(Records provided begins)

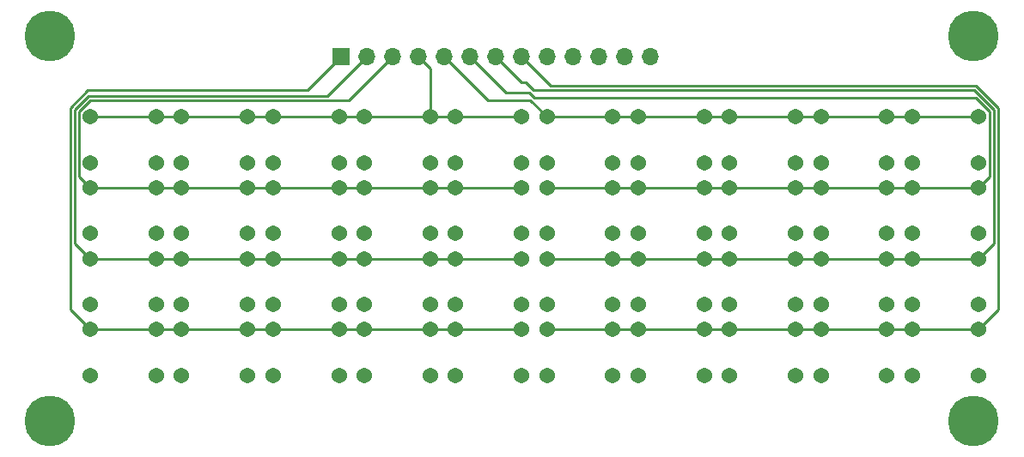
<source format=gbr>
%TF.GenerationSoftware,KiCad,Pcbnew,(5.1.6)-1*%
%TF.CreationDate,2020-09-22T22:21:25+03:00*%
%TF.ProjectId,ZX Keyboard_buttons,5a58204b-6579-4626-9f61-72645f627574,rev?*%
%TF.SameCoordinates,Original*%
%TF.FileFunction,Copper,L1,Top*%
%TF.FilePolarity,Positive*%
%FSLAX46Y46*%
G04 Gerber Fmt 4.6, Leading zero omitted, Abs format (unit mm)*
G04 Created by KiCad (PCBNEW (5.1.6)-1) date 2020-09-22 22:21:25*
%MOMM*%
%LPD*%
G01*
G04 APERTURE LIST*
%TA.AperFunction,ComponentPad*%
%ADD10C,1.540000*%
%TD*%
%TA.AperFunction,ComponentPad*%
%ADD11O,1.700000X1.700000*%
%TD*%
%TA.AperFunction,ComponentPad*%
%ADD12R,1.700000X1.700000*%
%TD*%
%TA.AperFunction,ViaPad*%
%ADD13C,5.000000*%
%TD*%
%TA.AperFunction,Conductor*%
%ADD14C,0.250000*%
%TD*%
G04 APERTURE END LIST*
D10*
%TO.P,S4,4*%
%TO.N,/K_D3*%
X69500000Y-109500000D03*
%TO.P,S4,3*%
X63000000Y-109500000D03*
%TO.P,S4,2*%
%TO.N,/K_A11*%
X69500000Y-105000000D03*
%TO.P,S4,1*%
X63000000Y-105000000D03*
%TD*%
%TO.P,S5,4*%
%TO.N,/K_D4*%
X78500000Y-109500000D03*
%TO.P,S5,3*%
X72000000Y-109500000D03*
%TO.P,S5,2*%
%TO.N,/K_A11*%
X78500000Y-105000000D03*
%TO.P,S5,1*%
X72000000Y-105000000D03*
%TD*%
D11*
%TO.P,J1,13*%
%TO.N,/K_D0*%
X91186000Y-99060000D03*
%TO.P,J1,12*%
%TO.N,/K_D1*%
X88646000Y-99060000D03*
%TO.P,J1,11*%
%TO.N,/K_D2*%
X86106000Y-99060000D03*
%TO.P,J1,10*%
%TO.N,/K_D3*%
X83566000Y-99060000D03*
%TO.P,J1,9*%
%TO.N,/K_D4*%
X81026000Y-99060000D03*
%TO.P,J1,8*%
%TO.N,/K_A15*%
X78486000Y-99060000D03*
%TO.P,J1,7*%
%TO.N,/K_A14*%
X75946000Y-99060000D03*
%TO.P,J1,6*%
%TO.N,/K_A13*%
X73406000Y-99060000D03*
%TO.P,J1,5*%
%TO.N,/K_A12*%
X70866000Y-99060000D03*
%TO.P,J1,4*%
%TO.N,/K_A11*%
X68326000Y-99060000D03*
%TO.P,J1,3*%
%TO.N,/K_A10*%
X65786000Y-99060000D03*
%TO.P,J1,2*%
%TO.N,/K_A9*%
X63246000Y-99060000D03*
D12*
%TO.P,J1,1*%
%TO.N,/K_A8*%
X60706000Y-99060000D03*
%TD*%
D10*
%TO.P,S40,4*%
%TO.N,/K_D0*%
X123500000Y-130500000D03*
%TO.P,S40,3*%
X117000000Y-130500000D03*
%TO.P,S40,2*%
%TO.N,/K_A15*%
X123500000Y-126000000D03*
%TO.P,S40,1*%
X117000000Y-126000000D03*
%TD*%
%TO.P,S39,4*%
%TO.N,/K_D1*%
X114500000Y-130500000D03*
%TO.P,S39,3*%
X108000000Y-130500000D03*
%TO.P,S39,2*%
%TO.N,/K_A15*%
X114500000Y-126000000D03*
%TO.P,S39,1*%
X108000000Y-126000000D03*
%TD*%
%TO.P,S38,4*%
%TO.N,/K_D2*%
X105500000Y-130500000D03*
%TO.P,S38,3*%
X99000000Y-130500000D03*
%TO.P,S38,2*%
%TO.N,/K_A15*%
X105500000Y-126000000D03*
%TO.P,S38,1*%
X99000000Y-126000000D03*
%TD*%
%TO.P,S37,4*%
%TO.N,/K_D3*%
X96500000Y-130500000D03*
%TO.P,S37,3*%
X90000000Y-130500000D03*
%TO.P,S37,2*%
%TO.N,/K_A15*%
X96500000Y-126000000D03*
%TO.P,S37,1*%
X90000000Y-126000000D03*
%TD*%
%TO.P,S36,4*%
%TO.N,/K_D4*%
X87500000Y-130500000D03*
%TO.P,S36,3*%
X81000000Y-130500000D03*
%TO.P,S36,2*%
%TO.N,/K_A15*%
X87500000Y-126000000D03*
%TO.P,S36,1*%
X81000000Y-126000000D03*
%TD*%
%TO.P,S35,4*%
%TO.N,/K_D4*%
X78500000Y-130500000D03*
%TO.P,S35,3*%
X72000000Y-130500000D03*
%TO.P,S35,2*%
%TO.N,/K_A8*%
X78500000Y-126000000D03*
%TO.P,S35,1*%
X72000000Y-126000000D03*
%TD*%
%TO.P,S34,4*%
%TO.N,/K_D3*%
X69500000Y-130500000D03*
%TO.P,S34,3*%
X63000000Y-130500000D03*
%TO.P,S34,2*%
%TO.N,/K_A8*%
X69500000Y-126000000D03*
%TO.P,S34,1*%
X63000000Y-126000000D03*
%TD*%
%TO.P,S33,4*%
%TO.N,/K_D2*%
X60500000Y-130500000D03*
%TO.P,S33,3*%
X54000000Y-130500000D03*
%TO.P,S33,2*%
%TO.N,/K_A8*%
X60500000Y-126000000D03*
%TO.P,S33,1*%
X54000000Y-126000000D03*
%TD*%
%TO.P,S32,4*%
%TO.N,/K_D1*%
X51500000Y-130500000D03*
%TO.P,S32,3*%
X45000000Y-130500000D03*
%TO.P,S32,2*%
%TO.N,/K_A8*%
X51500000Y-126000000D03*
%TO.P,S32,1*%
X45000000Y-126000000D03*
%TD*%
%TO.P,S31,4*%
%TO.N,/K_D0*%
X42500000Y-130500000D03*
%TO.P,S31,3*%
X36000000Y-130500000D03*
%TO.P,S31,2*%
%TO.N,/K_A8*%
X42500000Y-126000000D03*
%TO.P,S31,1*%
X36000000Y-126000000D03*
%TD*%
%TO.P,S30,4*%
%TO.N,/K_D0*%
X123500000Y-123500000D03*
%TO.P,S30,3*%
X117000000Y-123500000D03*
%TO.P,S30,2*%
%TO.N,/K_A14*%
X123500000Y-119000000D03*
%TO.P,S30,1*%
X117000000Y-119000000D03*
%TD*%
%TO.P,S29,4*%
%TO.N,/K_D1*%
X114500000Y-123500000D03*
%TO.P,S29,3*%
X108000000Y-123500000D03*
%TO.P,S29,2*%
%TO.N,/K_A14*%
X114500000Y-119000000D03*
%TO.P,S29,1*%
X108000000Y-119000000D03*
%TD*%
%TO.P,S28,4*%
%TO.N,/K_D2*%
X105500000Y-123500000D03*
%TO.P,S28,3*%
X99000000Y-123500000D03*
%TO.P,S28,2*%
%TO.N,/K_A14*%
X105500000Y-119000000D03*
%TO.P,S28,1*%
X99000000Y-119000000D03*
%TD*%
%TO.P,S27,4*%
%TO.N,/K_D3*%
X96500000Y-123500000D03*
%TO.P,S27,3*%
X90000000Y-123500000D03*
%TO.P,S27,2*%
%TO.N,/K_A14*%
X96500000Y-119000000D03*
%TO.P,S27,1*%
X90000000Y-119000000D03*
%TD*%
%TO.P,S26,4*%
%TO.N,/K_D4*%
X87500000Y-123500000D03*
%TO.P,S26,3*%
X81000000Y-123500000D03*
%TO.P,S26,2*%
%TO.N,/K_A14*%
X87500000Y-119000000D03*
%TO.P,S26,1*%
X81000000Y-119000000D03*
%TD*%
%TO.P,S25,4*%
%TO.N,/K_D4*%
X78500000Y-123500000D03*
%TO.P,S25,3*%
X72000000Y-123500000D03*
%TO.P,S25,2*%
%TO.N,/K_A9*%
X78500000Y-119000000D03*
%TO.P,S25,1*%
X72000000Y-119000000D03*
%TD*%
%TO.P,S24,4*%
%TO.N,/K_D3*%
X69500000Y-123500000D03*
%TO.P,S24,3*%
X63000000Y-123500000D03*
%TO.P,S24,2*%
%TO.N,/K_A9*%
X69500000Y-119000000D03*
%TO.P,S24,1*%
X63000000Y-119000000D03*
%TD*%
%TO.P,S23,4*%
%TO.N,/K_D2*%
X60500000Y-123500000D03*
%TO.P,S23,3*%
X54000000Y-123500000D03*
%TO.P,S23,2*%
%TO.N,/K_A9*%
X60500000Y-119000000D03*
%TO.P,S23,1*%
X54000000Y-119000000D03*
%TD*%
%TO.P,S22,4*%
%TO.N,/K_D1*%
X51500000Y-123500000D03*
%TO.P,S22,3*%
X45000000Y-123500000D03*
%TO.P,S22,2*%
%TO.N,/K_A9*%
X51500000Y-119000000D03*
%TO.P,S22,1*%
X45000000Y-119000000D03*
%TD*%
%TO.P,S21,4*%
%TO.N,/K_D0*%
X42500000Y-123500000D03*
%TO.P,S21,3*%
X36000000Y-123500000D03*
%TO.P,S21,2*%
%TO.N,/K_A9*%
X42500000Y-119000000D03*
%TO.P,S21,1*%
X36000000Y-119000000D03*
%TD*%
%TO.P,S20,4*%
%TO.N,/K_D0*%
X123500000Y-116500000D03*
%TO.P,S20,3*%
X117000000Y-116500000D03*
%TO.P,S20,2*%
%TO.N,/K_A13*%
X123500000Y-112000000D03*
%TO.P,S20,1*%
X117000000Y-112000000D03*
%TD*%
%TO.P,S19,4*%
%TO.N,/K_D1*%
X114500000Y-116500000D03*
%TO.P,S19,3*%
X108000000Y-116500000D03*
%TO.P,S19,2*%
%TO.N,/K_A13*%
X114500000Y-112000000D03*
%TO.P,S19,1*%
X108000000Y-112000000D03*
%TD*%
%TO.P,S18,4*%
%TO.N,/K_D2*%
X105500000Y-116500000D03*
%TO.P,S18,3*%
X99000000Y-116500000D03*
%TO.P,S18,2*%
%TO.N,/K_A13*%
X105500000Y-112000000D03*
%TO.P,S18,1*%
X99000000Y-112000000D03*
%TD*%
%TO.P,S17,4*%
%TO.N,/K_D3*%
X96500000Y-116500000D03*
%TO.P,S17,3*%
X90000000Y-116500000D03*
%TO.P,S17,2*%
%TO.N,/K_A13*%
X96500000Y-112000000D03*
%TO.P,S17,1*%
X90000000Y-112000000D03*
%TD*%
%TO.P,S16,4*%
%TO.N,/K_D4*%
X87500000Y-116500000D03*
%TO.P,S16,3*%
X81000000Y-116500000D03*
%TO.P,S16,2*%
%TO.N,/K_A13*%
X87500000Y-112000000D03*
%TO.P,S16,1*%
X81000000Y-112000000D03*
%TD*%
%TO.P,S15,4*%
%TO.N,/K_D4*%
X78500000Y-116500000D03*
%TO.P,S15,3*%
X72000000Y-116500000D03*
%TO.P,S15,2*%
%TO.N,/K_A10*%
X78500000Y-112000000D03*
%TO.P,S15,1*%
X72000000Y-112000000D03*
%TD*%
%TO.P,S14,4*%
%TO.N,/K_D3*%
X69500000Y-116500000D03*
%TO.P,S14,3*%
X63000000Y-116500000D03*
%TO.P,S14,2*%
%TO.N,/K_A10*%
X69500000Y-112000000D03*
%TO.P,S14,1*%
X63000000Y-112000000D03*
%TD*%
%TO.P,S13,4*%
%TO.N,/K_D2*%
X60500000Y-116500000D03*
%TO.P,S13,3*%
X54000000Y-116500000D03*
%TO.P,S13,2*%
%TO.N,/K_A10*%
X60500000Y-112000000D03*
%TO.P,S13,1*%
X54000000Y-112000000D03*
%TD*%
%TO.P,S12,4*%
%TO.N,/K_D1*%
X51500000Y-116500000D03*
%TO.P,S12,3*%
X45000000Y-116500000D03*
%TO.P,S12,2*%
%TO.N,/K_A10*%
X51500000Y-112000000D03*
%TO.P,S12,1*%
X45000000Y-112000000D03*
%TD*%
%TO.P,S11,4*%
%TO.N,/K_D0*%
X42500000Y-116500000D03*
%TO.P,S11,3*%
X36000000Y-116500000D03*
%TO.P,S11,2*%
%TO.N,/K_A10*%
X42500000Y-112000000D03*
%TO.P,S11,1*%
X36000000Y-112000000D03*
%TD*%
%TO.P,S10,4*%
%TO.N,/K_D0*%
X123500000Y-109500000D03*
%TO.P,S10,3*%
X117000000Y-109500000D03*
%TO.P,S10,2*%
%TO.N,/K_A12*%
X123500000Y-105000000D03*
%TO.P,S10,1*%
X117000000Y-105000000D03*
%TD*%
%TO.P,S9,4*%
%TO.N,/K_D1*%
X114500000Y-109500000D03*
%TO.P,S9,3*%
X108000000Y-109500000D03*
%TO.P,S9,2*%
%TO.N,/K_A12*%
X114500000Y-105000000D03*
%TO.P,S9,1*%
X108000000Y-105000000D03*
%TD*%
%TO.P,S8,4*%
%TO.N,/K_D2*%
X105500000Y-109500000D03*
%TO.P,S8,3*%
X99000000Y-109500000D03*
%TO.P,S8,2*%
%TO.N,/K_A12*%
X105500000Y-105000000D03*
%TO.P,S8,1*%
X99000000Y-105000000D03*
%TD*%
%TO.P,S7,4*%
%TO.N,/K_D3*%
X96500000Y-109500000D03*
%TO.P,S7,3*%
X90000000Y-109500000D03*
%TO.P,S7,2*%
%TO.N,/K_A12*%
X96500000Y-105000000D03*
%TO.P,S7,1*%
X90000000Y-105000000D03*
%TD*%
%TO.P,S6,4*%
%TO.N,/K_D4*%
X87500000Y-109500000D03*
%TO.P,S6,3*%
X81000000Y-109500000D03*
%TO.P,S6,2*%
%TO.N,/K_A12*%
X87500000Y-105000000D03*
%TO.P,S6,1*%
X81000000Y-105000000D03*
%TD*%
%TO.P,S3,4*%
%TO.N,/K_D2*%
X60500000Y-109500000D03*
%TO.P,S3,3*%
X54000000Y-109500000D03*
%TO.P,S3,2*%
%TO.N,/K_A11*%
X60500000Y-105000000D03*
%TO.P,S3,1*%
X54000000Y-105000000D03*
%TD*%
%TO.P,S2,4*%
%TO.N,/K_D1*%
X51500000Y-109500000D03*
%TO.P,S2,3*%
X45000000Y-109500000D03*
%TO.P,S2,2*%
%TO.N,/K_A11*%
X51500000Y-105000000D03*
%TO.P,S2,1*%
X45000000Y-105000000D03*
%TD*%
%TO.P,S1,4*%
%TO.N,/K_D0*%
X42500000Y-109500000D03*
%TO.P,S1,3*%
X36000000Y-109500000D03*
%TO.P,S1,2*%
%TO.N,/K_A11*%
X42500000Y-105000000D03*
%TO.P,S1,1*%
X36000000Y-105000000D03*
%TD*%
D13*
%TO.N,*%
X32000000Y-97000000D03*
X32000000Y-135000000D03*
X123000000Y-135000000D03*
X123000000Y-97000000D03*
%TD*%
D14*
%TO.N,/K_A8*%
X36000000Y-126000000D02*
X42500000Y-126000000D01*
X42500000Y-126000000D02*
X45000000Y-126000000D01*
X45000000Y-126000000D02*
X51500000Y-126000000D01*
X51500000Y-126000000D02*
X54000000Y-126000000D01*
X54000000Y-126000000D02*
X60500000Y-126000000D01*
X60500000Y-126000000D02*
X63000000Y-126000000D01*
X63000000Y-126000000D02*
X69500000Y-126000000D01*
X69500000Y-126000000D02*
X72000000Y-126000000D01*
X72000000Y-126000000D02*
X78500000Y-126000000D01*
X36000000Y-126000000D02*
X34004980Y-124004980D01*
X34004980Y-124004980D02*
X34004981Y-104101597D01*
X34004981Y-104101597D02*
X35744578Y-102362000D01*
X57404000Y-102362000D02*
X60706000Y-99060000D01*
X35744578Y-102362000D02*
X57404000Y-102362000D01*
%TO.N,/K_A9*%
X42500000Y-119000000D02*
X36000000Y-119000000D01*
X42500000Y-119000000D02*
X45000000Y-119000000D01*
X45000000Y-119000000D02*
X51500000Y-119000000D01*
X51500000Y-119000000D02*
X54000000Y-119000000D01*
X54000000Y-119000000D02*
X60500000Y-119000000D01*
X63000000Y-119000000D02*
X69500000Y-119000000D01*
X63000000Y-119000000D02*
X60500000Y-119000000D01*
X69500000Y-119000000D02*
X72000000Y-119000000D01*
X72000000Y-119000000D02*
X78500000Y-119000000D01*
X35814998Y-102927990D02*
X59378010Y-102927990D01*
X34454990Y-104287998D02*
X35814998Y-102927990D01*
X36000000Y-119000000D02*
X34454990Y-117454990D01*
X59378010Y-102927990D02*
X63246000Y-99060000D01*
X34454990Y-117454990D02*
X34454990Y-104287998D01*
%TO.N,/K_A10*%
X36000000Y-112000000D02*
X42500000Y-112000000D01*
X42500000Y-112000000D02*
X45000000Y-112000000D01*
X45000000Y-112000000D02*
X51500000Y-112000000D01*
X51500000Y-112000000D02*
X54000000Y-112000000D01*
X54000000Y-112000000D02*
X60500000Y-112000000D01*
X60500000Y-112000000D02*
X63000000Y-112000000D01*
X63000000Y-112000000D02*
X69500000Y-112000000D01*
X69500000Y-112000000D02*
X72000000Y-112000000D01*
X72000000Y-112000000D02*
X78500000Y-112000000D01*
X36000000Y-112000000D02*
X34904999Y-110904999D01*
X34904999Y-110904999D02*
X34904999Y-104474399D01*
X34904999Y-104474399D02*
X36001398Y-103378000D01*
X61468000Y-103378000D02*
X65786000Y-99060000D01*
X36001398Y-103378000D02*
X61468000Y-103378000D01*
%TO.N,/K_A11*%
X36000000Y-105000000D02*
X42500000Y-105000000D01*
X42500000Y-105000000D02*
X45000000Y-105000000D01*
X45000000Y-105000000D02*
X51500000Y-105000000D01*
X51500000Y-105000000D02*
X54000000Y-105000000D01*
X54000000Y-105000000D02*
X60500000Y-105000000D01*
X60500000Y-105000000D02*
X63000000Y-105000000D01*
X63000000Y-105000000D02*
X69500000Y-105000000D01*
X69500000Y-105000000D02*
X72000000Y-105000000D01*
X72000000Y-105000000D02*
X78500000Y-105000000D01*
X69500000Y-100234000D02*
X68326000Y-99060000D01*
X69500000Y-105000000D02*
X69500000Y-100234000D01*
%TO.N,/K_A12*%
X123500000Y-105000000D02*
X117000000Y-105000000D01*
X117000000Y-105000000D02*
X114500000Y-105000000D01*
X114500000Y-105000000D02*
X108000000Y-105000000D01*
X108000000Y-105000000D02*
X105500000Y-105000000D01*
X105500000Y-105000000D02*
X99000000Y-105000000D01*
X99000000Y-105000000D02*
X96500000Y-105000000D01*
X96500000Y-105000000D02*
X90000000Y-105000000D01*
X90000000Y-105000000D02*
X87500000Y-105000000D01*
X87500000Y-105000000D02*
X81000000Y-105000000D01*
X81000000Y-105000000D02*
X79378000Y-103378000D01*
X75184000Y-103378000D02*
X70866000Y-99060000D01*
X79378000Y-103378000D02*
X75184000Y-103378000D01*
%TO.N,/K_A13*%
X81000000Y-112000000D02*
X87500000Y-112000000D01*
X87500000Y-112000000D02*
X90000000Y-112000000D01*
X90000000Y-112000000D02*
X96500000Y-112000000D01*
X96500000Y-112000000D02*
X99000000Y-112000000D01*
X99000000Y-112000000D02*
X105500000Y-112000000D01*
X105500000Y-112000000D02*
X108000000Y-112000000D01*
X108000000Y-112000000D02*
X114500000Y-112000000D01*
X114500000Y-112000000D02*
X117000000Y-112000000D01*
X117000000Y-112000000D02*
X123500000Y-112000000D01*
X76962000Y-102616000D02*
X73406000Y-99060000D01*
X79252410Y-102616000D02*
X76962000Y-102616000D01*
X123500000Y-112000000D02*
X124595001Y-110904999D01*
X124595001Y-110904999D02*
X124595001Y-104474399D01*
X124595001Y-104474399D02*
X123244602Y-103124000D01*
X123244602Y-103124000D02*
X79760410Y-103124000D01*
X79760410Y-103124000D02*
X79252410Y-102616000D01*
%TO.N,/K_A14*%
X81000000Y-119000000D02*
X87500000Y-119000000D01*
X87500000Y-119000000D02*
X90000000Y-119000000D01*
X90000000Y-119000000D02*
X96500000Y-119000000D01*
X96500000Y-119000000D02*
X99000000Y-119000000D01*
X99000000Y-119000000D02*
X105500000Y-119000000D01*
X105500000Y-119000000D02*
X108000000Y-119000000D01*
X108000000Y-119000000D02*
X114500000Y-119000000D01*
X114500000Y-119000000D02*
X117000000Y-119000000D01*
X117000000Y-119000000D02*
X123500000Y-119000000D01*
X123500000Y-119000000D02*
X125045010Y-117454990D01*
X125045010Y-117454990D02*
X125045010Y-104287998D01*
X125045010Y-104287998D02*
X123119012Y-102362000D01*
X79634820Y-102362000D02*
X78872820Y-101600000D01*
X123119012Y-102362000D02*
X79634820Y-102362000D01*
X78486000Y-101600000D02*
X75946000Y-99060000D01*
X78872820Y-101600000D02*
X78486000Y-101600000D01*
%TO.N,/K_A15*%
X81000000Y-126000000D02*
X87500000Y-126000000D01*
X87500000Y-126000000D02*
X90000000Y-126000000D01*
X90000000Y-126000000D02*
X96500000Y-126000000D01*
X96500000Y-126000000D02*
X99000000Y-126000000D01*
X99000000Y-126000000D02*
X105500000Y-126000000D01*
X105500000Y-126000000D02*
X108000000Y-126000000D01*
X108000000Y-126000000D02*
X114500000Y-126000000D01*
X114500000Y-126000000D02*
X117000000Y-126000000D01*
X117000000Y-126000000D02*
X123500000Y-126000000D01*
X125495019Y-104101597D02*
X123305412Y-101911990D01*
X81337990Y-101911990D02*
X78486000Y-99060000D01*
X123305412Y-101911990D02*
X81337990Y-101911990D01*
X123500000Y-126000000D02*
X125495019Y-124004981D01*
X125495019Y-124004981D02*
X125495019Y-104101597D01*
%TD*%
M02*

</source>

(Records provided ends)

## Instruction:
With the line that has "X79760410Y-103124000D02*" as the first and the line that has "X123500000Y-119000000D02*" as the last, repeat exactly that run of lines above and no more.

## Response below:
X79760410Y-103124000D02*
X79252410Y-102616000D01*
%TO.N,/K_A14*%
X81000000Y-119000000D02*
X87500000Y-119000000D01*
X87500000Y-119000000D02*
X90000000Y-119000000D01*
X90000000Y-119000000D02*
X96500000Y-119000000D01*
X96500000Y-119000000D02*
X99000000Y-119000000D01*
X99000000Y-119000000D02*
X105500000Y-119000000D01*
X105500000Y-119000000D02*
X108000000Y-119000000D01*
X108000000Y-119000000D02*
X114500000Y-119000000D01*
X114500000Y-119000000D02*
X117000000Y-119000000D01*
X117000000Y-119000000D02*
X123500000Y-119000000D01*
X123500000Y-119000000D02*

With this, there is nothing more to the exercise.